== Segment start ==

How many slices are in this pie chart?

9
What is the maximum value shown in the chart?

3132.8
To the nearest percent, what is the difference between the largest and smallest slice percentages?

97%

== Segment end ==
== Segment start ==

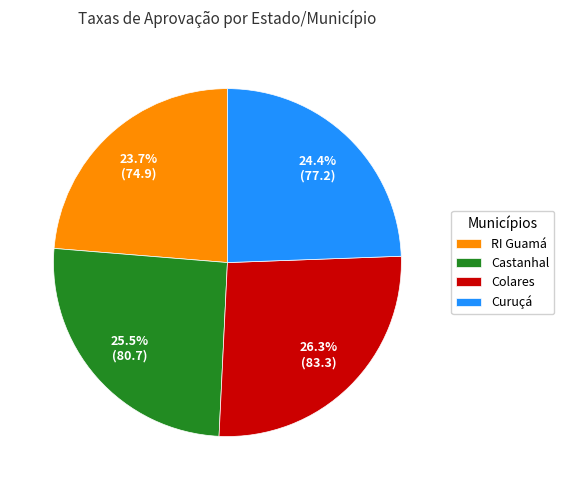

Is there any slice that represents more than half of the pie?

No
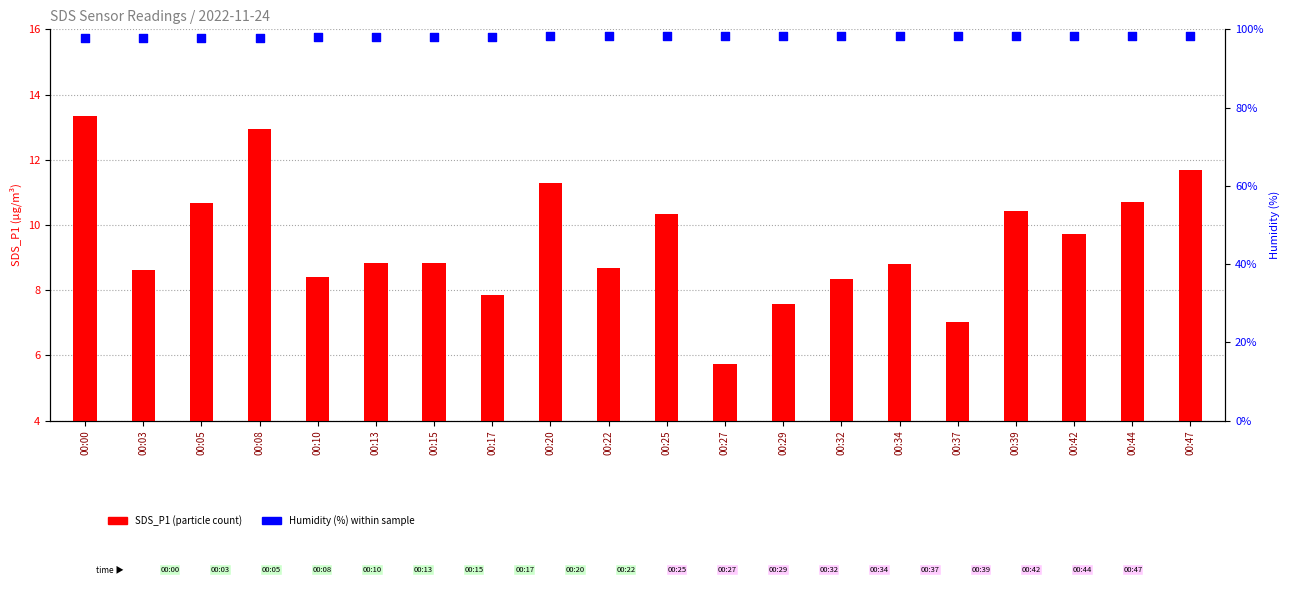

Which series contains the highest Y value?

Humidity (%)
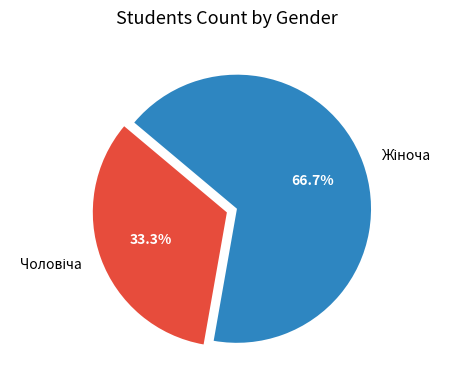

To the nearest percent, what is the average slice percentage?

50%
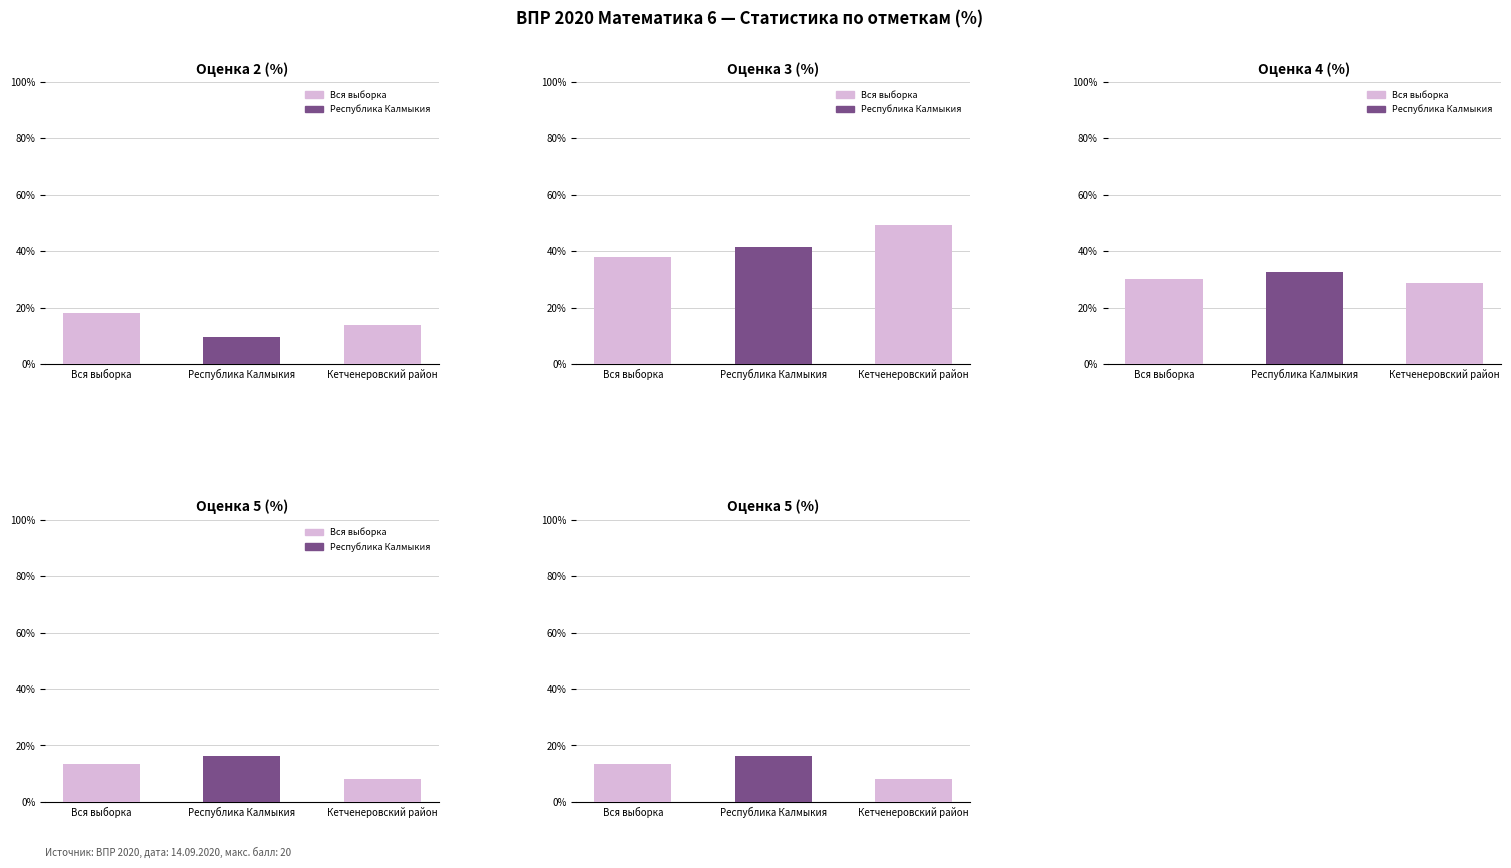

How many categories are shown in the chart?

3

== Segment end ==
== Segment start ==

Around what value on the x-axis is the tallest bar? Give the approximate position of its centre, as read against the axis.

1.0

== Segment end ==

### Exercise prompt
Write out word for word everything in the listing from the line containing "How many slices are in this pie chart?" down to the line containing "To the nearest percent, what is the difference", including both of those lines.

### Task answer
How many slices are in this pie chart?

9
What is the maximum value shown in the chart?

3132.8
To the nearest percent, what is the difference between the largest and smallest slice percentages?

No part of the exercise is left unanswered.